> **Your instructions**
Copy out lines with the word "ring" from the material that follows.

> **Data for this exercise**
====
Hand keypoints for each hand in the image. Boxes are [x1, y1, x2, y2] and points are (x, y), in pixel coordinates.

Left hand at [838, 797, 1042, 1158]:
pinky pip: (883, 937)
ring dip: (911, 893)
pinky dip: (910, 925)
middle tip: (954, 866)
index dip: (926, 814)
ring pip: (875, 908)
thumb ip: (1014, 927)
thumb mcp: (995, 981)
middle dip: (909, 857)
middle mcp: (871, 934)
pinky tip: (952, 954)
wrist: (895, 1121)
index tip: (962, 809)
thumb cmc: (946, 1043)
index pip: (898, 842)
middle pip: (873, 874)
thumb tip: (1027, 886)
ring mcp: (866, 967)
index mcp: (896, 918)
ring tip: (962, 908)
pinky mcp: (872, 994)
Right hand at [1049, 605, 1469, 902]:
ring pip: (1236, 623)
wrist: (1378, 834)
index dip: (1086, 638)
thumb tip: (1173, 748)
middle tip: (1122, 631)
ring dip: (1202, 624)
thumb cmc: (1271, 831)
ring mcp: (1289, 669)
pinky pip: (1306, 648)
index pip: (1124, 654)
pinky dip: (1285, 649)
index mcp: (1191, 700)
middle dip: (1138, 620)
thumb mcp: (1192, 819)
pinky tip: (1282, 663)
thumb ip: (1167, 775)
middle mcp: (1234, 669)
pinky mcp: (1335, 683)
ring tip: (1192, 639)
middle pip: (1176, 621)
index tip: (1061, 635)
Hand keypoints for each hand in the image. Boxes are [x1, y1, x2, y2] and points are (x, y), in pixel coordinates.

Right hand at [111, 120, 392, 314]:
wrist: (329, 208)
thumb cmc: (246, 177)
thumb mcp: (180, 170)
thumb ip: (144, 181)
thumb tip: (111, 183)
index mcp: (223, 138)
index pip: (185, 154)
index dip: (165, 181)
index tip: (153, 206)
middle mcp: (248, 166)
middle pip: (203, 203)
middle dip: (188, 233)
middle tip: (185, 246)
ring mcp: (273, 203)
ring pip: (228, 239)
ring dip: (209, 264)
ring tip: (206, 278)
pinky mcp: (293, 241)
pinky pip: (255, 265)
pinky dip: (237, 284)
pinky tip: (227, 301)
====
> **Result below**
ring dip: (911, 893)
ring pip: (875, 908)
ring mcp: (866, 967)
ring tip: (962, 908)
ring pip: (1236, 623)
ring dip: (1202, 624)
ring mcp: (1289, 669)
ring tip: (1192, 639)
ring mcp: (273, 203)
ring pip: (228, 239)
ring dip: (209, 264)
ring tip: (206, 278)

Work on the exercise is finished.